Monte Vista, CO — The general consensus on the 2016 San Luis Valley potato crop is that after a cool and somewhat slow start, most of the acreage caught up, and both quality and sizing look good.
Valley wide, planted and potato harvest acreage for the year is down, according to Colorado Potato Administrative Committee Executive Director Jim Ehrlich, who on Aug. 19 said last year was at 52,000 acres. “This year we’re at about 50,900,” he said, adding that normal rotation accounts for some of the decrease.
“From what I’ve seen the vines are starting to die back, and the indication is that size is good,” he said. “We had our field day tour this week, and the potatoes in those controlled fields all look very good. So we’re anticipating a good crop.”
The region had not experienced undue stress, Ehrlich said. “We had some warmer days and cooler nights, and we had no problem keeping up with irrigation this year.”
Some growers in the region had started bringing potatoes to the shed in August, and harvest generally runs into mid-October.
As the potato harvest gets under way, many shippers are watching ongoing negotiations with Mexico to signal market openings with that country.
It has been reported that Mexican President Enrique Peña Nieto issued two decrees in early August, and the industry is paying close attention to further actions between Mexico and the United States regarding potato shipments that have for years been restricted to a 26-kilometer “buffer zone” inside Mexico’s borders.
Colorado holds a freight advantage in shipping to Mexico, and even with the restrictions, several shippers in the San Luis Valley send a sizeable percentage of their total volume to receivers there.
With the 2015-16 crop, 2,176 loads in all were shipped during the year, down about 400 loads from the year before.
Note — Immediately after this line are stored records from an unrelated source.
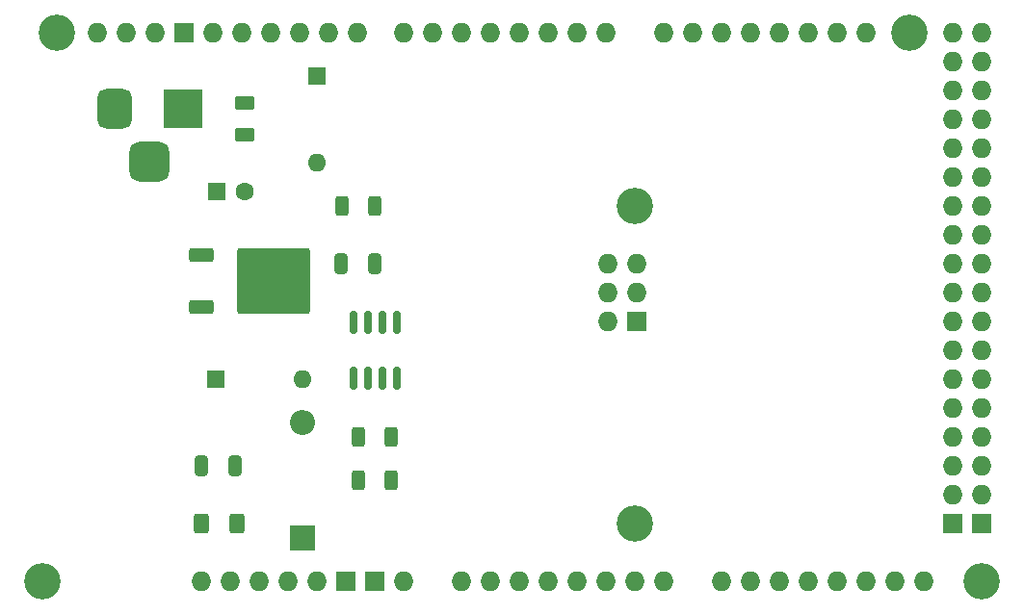
<source format=gbr>
%TF.GenerationSoftware,KiCad,Pcbnew,7.0.10*%
%TF.CreationDate,2024-05-14T13:40:59-04:00*%
%TF.ProjectId,Power PCB,506f7765-7220-4504-9342-2e6b69636164,rev?*%
%TF.SameCoordinates,Original*%
%TF.FileFunction,Soldermask,Top*%
%TF.FilePolarity,Negative*%
%FSLAX46Y46*%
G04 Gerber Fmt 4.6, Leading zero omitted, Abs format (unit mm)*
G04 Created by KiCad (PCBNEW 7.0.10) date 2024-05-14 13:40:59*
%MOMM*%
%LPD*%
G01*
G04 APERTURE LIST*
G04 Aperture macros list*
%AMRoundRect*
0 Rectangle with rounded corners*
0 $1 Rounding radius*
0 $2 $3 $4 $5 $6 $7 $8 $9 X,Y pos of 4 corners*
0 Add a 4 corners polygon primitive as box body*
4,1,4,$2,$3,$4,$5,$6,$7,$8,$9,$2,$3,0*
0 Add four circle primitives for the rounded corners*
1,1,$1+$1,$2,$3*
1,1,$1+$1,$4,$5*
1,1,$1+$1,$6,$7*
1,1,$1+$1,$8,$9*
0 Add four rect primitives between the rounded corners*
20,1,$1+$1,$2,$3,$4,$5,0*
20,1,$1+$1,$4,$5,$6,$7,0*
20,1,$1+$1,$6,$7,$8,$9,0*
20,1,$1+$1,$8,$9,$2,$3,0*%
G04 Aperture macros list end*
%ADD10RoundRect,0.250000X0.312500X0.625000X-0.312500X0.625000X-0.312500X-0.625000X0.312500X-0.625000X0*%
%ADD11C,3.200000*%
%ADD12O,1.727200X1.727200*%
%ADD13R,1.727200X1.727200*%
%ADD14R,1.600000X1.600000*%
%ADD15O,1.600000X1.600000*%
%ADD16RoundRect,0.250000X-0.850000X-0.350000X0.850000X-0.350000X0.850000X0.350000X-0.850000X0.350000X0*%
%ADD17RoundRect,0.249997X-2.950003X-2.650003X2.950003X-2.650003X2.950003X2.650003X-2.950003X2.650003X0*%
%ADD18RoundRect,0.150000X0.150000X-0.825000X0.150000X0.825000X-0.150000X0.825000X-0.150000X-0.825000X0*%
%ADD19RoundRect,0.250000X-0.325000X-0.650000X0.325000X-0.650000X0.325000X0.650000X-0.325000X0.650000X0*%
%ADD20RoundRect,0.250000X0.625000X-0.375000X0.625000X0.375000X-0.625000X0.375000X-0.625000X-0.375000X0*%
%ADD21R,3.500000X3.500000*%
%ADD22RoundRect,0.750000X-0.750000X-1.000000X0.750000X-1.000000X0.750000X1.000000X-0.750000X1.000000X0*%
%ADD23RoundRect,0.875000X-0.875000X-0.875000X0.875000X-0.875000X0.875000X0.875000X-0.875000X0.875000X0*%
%ADD24RoundRect,0.250000X-0.400000X-0.625000X0.400000X-0.625000X0.400000X0.625000X-0.400000X0.625000X0*%
%ADD25C,1.600000*%
%ADD26RoundRect,0.250000X-0.312500X-0.625000X0.312500X-0.625000X0.312500X0.625000X-0.312500X0.625000X0*%
%ADD27R,2.200000X2.200000*%
%ADD28O,2.200000X2.200000*%
G04 APERTURE END LIST*
D10*
%TO.C,R3*%
X143702500Y-100330000D03*
X140777500Y-100330000D03*
%TD*%
D11*
%TO.C,XA1*%
X113030000Y-109220000D03*
X114300000Y-60960000D03*
X165100000Y-76200000D03*
X165100000Y-104140000D03*
X189230000Y-60960000D03*
X195580000Y-109220000D03*
D12*
X134620000Y-109220000D03*
X137160000Y-109220000D03*
X165227000Y-81280000D03*
X193040000Y-60960000D03*
X195580000Y-60960000D03*
X149860000Y-109220000D03*
X152400000Y-109220000D03*
X154940000Y-109220000D03*
X157480000Y-109220000D03*
X160020000Y-109220000D03*
X162560000Y-109220000D03*
X165100000Y-109220000D03*
X167640000Y-109220000D03*
X172720000Y-109220000D03*
X175260000Y-109220000D03*
X177800000Y-109220000D03*
X180340000Y-109220000D03*
X182880000Y-109220000D03*
X185420000Y-109220000D03*
X187960000Y-109220000D03*
X190500000Y-109220000D03*
X122936000Y-60960000D03*
X162560000Y-60960000D03*
X160020000Y-60960000D03*
X157480000Y-60960000D03*
X154940000Y-60960000D03*
X152400000Y-60960000D03*
X149860000Y-60960000D03*
X147320000Y-60960000D03*
X144780000Y-60960000D03*
X140716000Y-60960000D03*
X138176000Y-60960000D03*
X135636000Y-60960000D03*
X133096000Y-60960000D03*
X130556000Y-60960000D03*
X128016000Y-60960000D03*
X167640000Y-60960000D03*
X170180000Y-60960000D03*
X172720000Y-60960000D03*
X175260000Y-60960000D03*
X177800000Y-60960000D03*
X180340000Y-60960000D03*
X182880000Y-60960000D03*
X185420000Y-60960000D03*
X193040000Y-63500000D03*
X195580000Y-63500000D03*
X193040000Y-66040000D03*
X195580000Y-66040000D03*
X193040000Y-68580000D03*
X195580000Y-68580000D03*
X193040000Y-71120000D03*
X195580000Y-71120000D03*
X193040000Y-73660000D03*
X195580000Y-73660000D03*
X193040000Y-76200000D03*
X195580000Y-76200000D03*
X193040000Y-78740000D03*
X195580000Y-78740000D03*
X193040000Y-81280000D03*
X195580000Y-81280000D03*
X193040000Y-83820000D03*
X195580000Y-83820000D03*
X193040000Y-86360000D03*
X195580000Y-86360000D03*
X193040000Y-88900000D03*
X195580000Y-88900000D03*
X193040000Y-91440000D03*
X195580000Y-91440000D03*
X193040000Y-93980000D03*
X195580000Y-93980000D03*
X193040000Y-96520000D03*
X195580000Y-96520000D03*
X193040000Y-99060000D03*
X195580000Y-99060000D03*
X193040000Y-101600000D03*
X195580000Y-101600000D03*
D13*
X125476000Y-60960000D03*
X139700000Y-109220000D03*
X142240000Y-109220000D03*
X165227000Y-86360000D03*
X193040000Y-104140000D03*
X195580000Y-104140000D03*
D12*
X129540000Y-109220000D03*
X162687000Y-81280000D03*
X165227000Y-83820000D03*
X132080000Y-109220000D03*
X162687000Y-86360000D03*
X162687000Y-83820000D03*
X117856000Y-60960000D03*
X120396000Y-60960000D03*
X127000000Y-109220000D03*
X144780000Y-109220000D03*
%TD*%
D10*
%TO.C,R4*%
X143702500Y-96520000D03*
X140777500Y-96520000D03*
%TD*%
D14*
%TO.C,SW1*%
X128280000Y-91440000D03*
D15*
X135900000Y-91440000D03*
%TD*%
D16*
%TO.C,U1*%
X127000000Y-80525000D03*
D17*
X133300000Y-82805000D03*
D16*
X127000000Y-85085000D03*
%TD*%
D18*
%TO.C,U2*%
X140335000Y-91375000D03*
X141605000Y-91375000D03*
X142875000Y-91375000D03*
X144145000Y-91375000D03*
X144145000Y-86425000D03*
X142875000Y-86425000D03*
X141605000Y-86425000D03*
X140335000Y-86425000D03*
%TD*%
D19*
%TO.C,C1*%
X139290000Y-81280000D03*
X142240000Y-81280000D03*
%TD*%
%TO.C,C3*%
X127000000Y-99060000D03*
X129950000Y-99060000D03*
%TD*%
D20*
%TO.C,D1*%
X130810000Y-69980000D03*
X130810000Y-67180000D03*
%TD*%
D21*
%TO.C,J1*%
X125380000Y-67622500D03*
D22*
X119380000Y-67622500D03*
D23*
X122380000Y-72322500D03*
%TD*%
D14*
%TO.C,SW2*%
X137160000Y-64780000D03*
D15*
X137160000Y-72400000D03*
%TD*%
D24*
%TO.C,R2*%
X127000000Y-104140000D03*
X130100000Y-104140000D03*
%TD*%
D14*
%TO.C,C2*%
X128310000Y-74930000D03*
D25*
X130810000Y-74930000D03*
%TD*%
D26*
%TO.C,R1*%
X139315000Y-76200000D03*
X142240000Y-76200000D03*
%TD*%
D27*
%TO.C,D2*%
X135890000Y-105410000D03*
D28*
X135890000Y-95250000D03*
%TD*%
M02*

</source>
Russets made up nearly 99 percent of the crop last year and 97 percent in 2014-15.
Yellows last year were 0.2 percent, down slightly from 0.3 in 2014-15. Interestingly, yellows have declined since 2013, dropping 0.1percent each year.
Reds were 1 percent last year and 2.6 percent the year before, showing an increase of russets in 2015-16.
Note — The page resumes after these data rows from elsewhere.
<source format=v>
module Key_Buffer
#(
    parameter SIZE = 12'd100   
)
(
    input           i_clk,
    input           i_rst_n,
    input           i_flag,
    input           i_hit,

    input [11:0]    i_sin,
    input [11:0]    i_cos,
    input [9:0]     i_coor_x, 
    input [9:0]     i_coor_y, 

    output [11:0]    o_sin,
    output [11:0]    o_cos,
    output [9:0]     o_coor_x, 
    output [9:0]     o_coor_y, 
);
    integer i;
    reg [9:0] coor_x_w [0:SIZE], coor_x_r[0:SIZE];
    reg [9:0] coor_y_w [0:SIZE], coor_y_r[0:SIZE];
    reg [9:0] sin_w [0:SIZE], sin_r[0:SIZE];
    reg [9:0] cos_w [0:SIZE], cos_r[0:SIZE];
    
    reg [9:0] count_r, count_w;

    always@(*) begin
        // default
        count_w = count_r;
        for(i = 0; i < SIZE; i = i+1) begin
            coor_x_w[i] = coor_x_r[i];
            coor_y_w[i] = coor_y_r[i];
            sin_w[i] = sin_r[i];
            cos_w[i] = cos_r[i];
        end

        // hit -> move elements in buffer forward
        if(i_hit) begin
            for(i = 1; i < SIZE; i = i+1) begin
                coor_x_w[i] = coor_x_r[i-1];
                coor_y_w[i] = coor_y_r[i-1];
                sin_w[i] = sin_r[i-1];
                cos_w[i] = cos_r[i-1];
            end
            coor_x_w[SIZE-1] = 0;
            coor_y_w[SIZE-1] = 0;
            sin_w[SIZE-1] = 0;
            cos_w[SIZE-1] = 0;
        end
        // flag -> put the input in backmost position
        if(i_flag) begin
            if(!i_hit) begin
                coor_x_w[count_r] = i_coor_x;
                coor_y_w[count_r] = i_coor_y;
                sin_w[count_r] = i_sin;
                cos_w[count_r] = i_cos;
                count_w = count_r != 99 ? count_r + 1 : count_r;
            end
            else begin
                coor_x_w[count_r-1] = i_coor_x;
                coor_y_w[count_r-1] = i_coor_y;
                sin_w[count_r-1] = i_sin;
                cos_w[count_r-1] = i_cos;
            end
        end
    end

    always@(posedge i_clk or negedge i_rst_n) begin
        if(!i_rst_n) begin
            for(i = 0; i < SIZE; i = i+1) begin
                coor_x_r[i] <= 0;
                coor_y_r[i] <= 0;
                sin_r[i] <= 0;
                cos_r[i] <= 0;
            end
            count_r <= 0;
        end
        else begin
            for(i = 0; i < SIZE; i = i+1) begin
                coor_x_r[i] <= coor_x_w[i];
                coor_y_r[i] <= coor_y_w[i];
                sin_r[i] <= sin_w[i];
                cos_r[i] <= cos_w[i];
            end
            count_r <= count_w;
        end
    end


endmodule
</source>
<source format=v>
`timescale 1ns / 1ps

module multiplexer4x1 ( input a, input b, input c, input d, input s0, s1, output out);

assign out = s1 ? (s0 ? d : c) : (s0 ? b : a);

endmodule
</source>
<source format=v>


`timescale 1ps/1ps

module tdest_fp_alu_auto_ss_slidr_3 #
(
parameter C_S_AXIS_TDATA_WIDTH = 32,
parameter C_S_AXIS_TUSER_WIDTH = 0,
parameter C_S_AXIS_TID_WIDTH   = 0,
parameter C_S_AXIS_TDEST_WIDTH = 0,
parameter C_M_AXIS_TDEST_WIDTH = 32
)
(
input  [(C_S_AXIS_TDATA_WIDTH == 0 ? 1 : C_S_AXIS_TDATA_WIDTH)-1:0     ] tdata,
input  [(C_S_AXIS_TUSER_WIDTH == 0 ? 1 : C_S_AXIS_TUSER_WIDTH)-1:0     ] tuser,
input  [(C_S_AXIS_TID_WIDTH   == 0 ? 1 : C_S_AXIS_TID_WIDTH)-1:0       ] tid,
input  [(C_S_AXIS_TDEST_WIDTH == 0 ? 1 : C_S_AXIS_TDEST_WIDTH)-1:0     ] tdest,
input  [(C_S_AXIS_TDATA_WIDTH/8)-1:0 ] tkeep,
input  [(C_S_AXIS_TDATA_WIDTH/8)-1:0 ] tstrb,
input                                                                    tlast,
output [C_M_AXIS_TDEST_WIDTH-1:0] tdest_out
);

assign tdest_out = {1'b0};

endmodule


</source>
CPAC does not track organic or specialty acreage, but according to information provided earlier in the year, conventionals comprised 47,000 acres, and organics accounted for 4,000 acres. Russets saw 38,540 acres in conventionals and 3,280 acres, or about 8 percent, was in organics. There were 2,820 acres in conventional reds and 240 acres in organics. Yellows had 3,290 acres in conventional and 280 in organics. And specialties had 2,350 acres in conventional and 200 in organics.
Ehrlich said, “I’ve heard that our organic acreage is up, and a few new growers are trying it.”